|Where||Great Broughton Village Hall||Type of Event||Illustrated Talk|
|When||Monday 18th June at 7.30 pm||Tutor||Dr Robert McManners|
Dr McManners, as Chair of the Bishop Auckland Civic Society and the leading force in the project to retain the Zurbaran paintings in Bishop Auckland, was an eminently suitable person to talk on this topic. He began by explaining how after ‘Harrowing of the North’, William used Northumbria as a buffer zone between Scotland and England conferring upon the Bishop the power amongst other things to legislate, raise taxes, appoint judiciary and even convene his own parliament. Thus Bishopric of Durham became a principality with the Prince Bishops having the same power and authority as the king.

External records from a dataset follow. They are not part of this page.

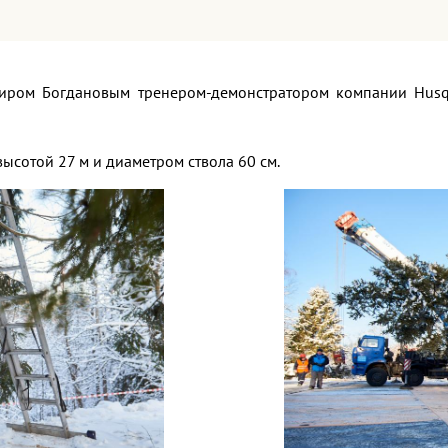
иром Богдановым тренером-демонстратором компании Husqv
 высотой 27 м и диаметром ствола 60 см.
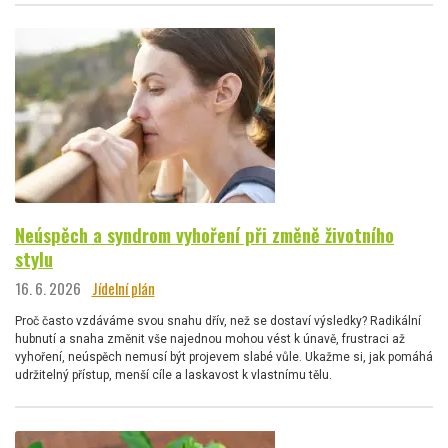
Neúspěch a syndrom vyhoření při změně životního
stylu
16. 6. 2026
Jídelní plán
Proč často vzdáváme svou snahu dřív, než se dostaví výsledky? Radikální
hubnutí a snaha změnit vše najednou mohou vést k únavě, frustraci až
vyhoření, neúspěch nemusí být projevem slabé vůle. Ukažme si, jak pomáhá
udržitelný přístup, menší cíle a laskavost k vlastnímu tělu.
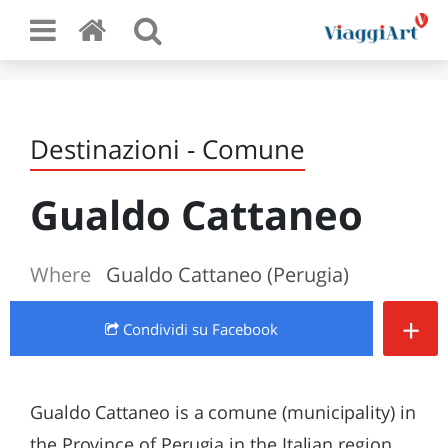
Destinazioni - Comune
Gualdo Cattaneo
Where
Gualdo Cattaneo (Perugia)
+
Condividi
su Facebook
Gualdo Cattaneo is a comune (municipality) in
the Province of Perugia in the Italian region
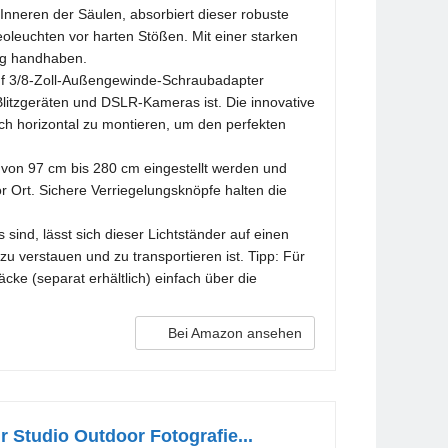
Inneren der Säulen, absorbiert dieser robuste
deoleuchten vor harten Stößen. Mit einer starken
ung handhaben.
auf 3/8-Zoll-Außengewinde-Schraubadapter
Blitzgeräten und DSLR-Kameras ist. Die innovative
uch horizontal zu montieren, um den perfekten
s von 97 cm bis 280 cm eingestellt werden und
or Ort. Sichere Verriegelungsknöpfe halten die
ind, lässt sich dieser Lichtständer auf einen
 verstauen und zu transportieren ist. Tipp: Für
cke (separat erhältlich) einfach über die
Bei Amazon ansehen
 Studio Outdoor Fotografie...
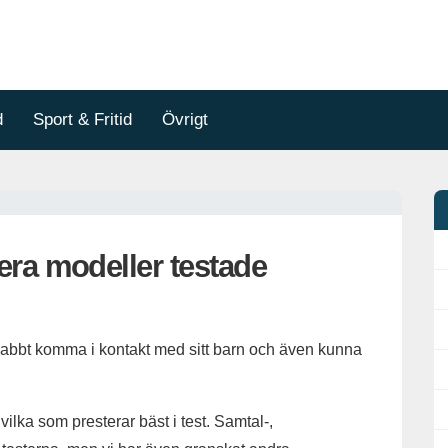
d
Sport & Fritid
Övrigt
era modeller testade
t snabbt komma i kontakt med sitt barn och även kunna
e vilka som presterar bäst i test. Samtal-,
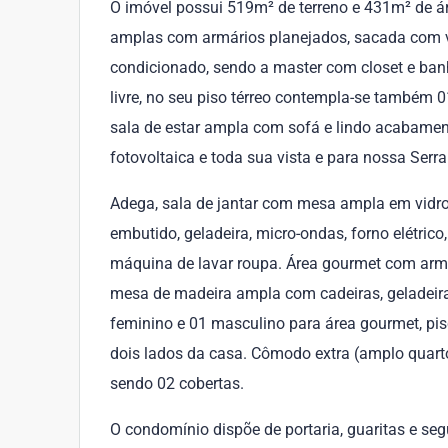
O imóvel possui 519m² de terreno e 431m² de ár
amplas com armários planejados, sacada com vis
condicionado, sendo a master com closet e banh
livre, no seu piso térreo contempla-se também 0
sala de estar ampla com sofá e lindo acabamento
fotovoltaica e toda sua vista e para nossa Serra
Adega, sala de jantar com mesa ampla em vidro,
embutido, geladeira, micro-ondas, forno elétric
máquina de lavar roupa. Área gourmet com armár
mesa de madeira ampla com cadeiras, geladeira
feminino e 01 masculino para área gourmet, pisc
dois lados da casa. Cômodo extra (amplo quar
sendo 02 cobertas.
O condomínio dispõe de portaria, guaritas e seg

Zurbaran was a popular religious painter in 17th century Spain. At this time in Spain, though there was a large portion of the population that were Jewish or Muslim, the Catholic traditions were being re-exerted and many lived in fear of the Spanish Inquisition. So why did Zurbaran risk not only his reputation but also his life to paint Jacob and his twelve sons from the Old Testament?

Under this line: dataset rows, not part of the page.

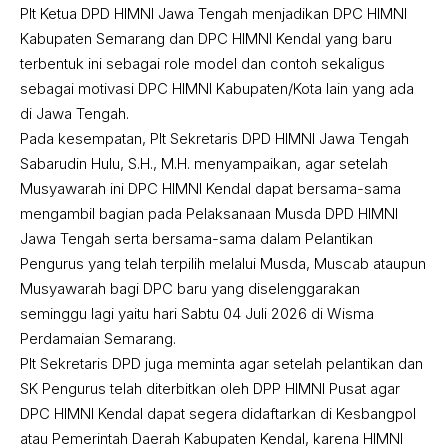
Plt Ketua DPD HIMNI Jawa Tengah menjadikan DPC HIMNI
Kabupaten Semarang dan DPC HIMNI Kendal yang baru
terbentuk ini sebagai role model dan contoh sekaligus
sebagai motivasi DPC HIMNI Kabupaten/Kota lain yang ada
di Jawa Tengah.
Pada kesempatan, Plt Sekretaris DPD HIMNI Jawa Tengah
Sabarudin Hulu, S.H., M.H. menyampaikan, agar setelah
Musyawarah ini DPC HIMNI Kendal dapat bersama-sama
mengambil bagian pada Pelaksanaan Musda DPD HIMNI
Jawa Tengah serta bersama-sama dalam Pelantikan
Pengurus yang telah terpilih melalui Musda, Muscab ataupun
Musyawarah bagi DPC baru yang diselenggarakan
seminggu lagi yaitu hari Sabtu 04 Juli 2026 di Wisma
Perdamaian Semarang.
Plt Sekretaris DPD juga meminta agar setelah pelantikan dan
SK Pengurus telah diterbitkan oleh DPP HIMNI Pusat agar
DPC HIMNI Kendal dapat segera didaftarkan di Kesbangpol
atau Pemerintah Daerah Kabupaten Kendal, karena HIMNI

Dr McManners discussed some reasons, such as they were painted speculatively for export then captured by pirates, however a more substantive theory is that they were painted for a Jewish client to hang secretly in his home, maybe in a wine cellar. Zurbaran himself probably had sympathy with the Jewish people having grown up in a small town which had a substantial Jewish population.
The paintings eventually arrived in England and were bought in 1756 by Richard Trevor, the Bishop of Durham. He altered the Dining Room at Auckland Palace to accommodate the pictures where they still hang today, thanks to the generosity of Jonathan Ruffer who bought them when the Church Commissioners had sent them for auction to Sotheby’s.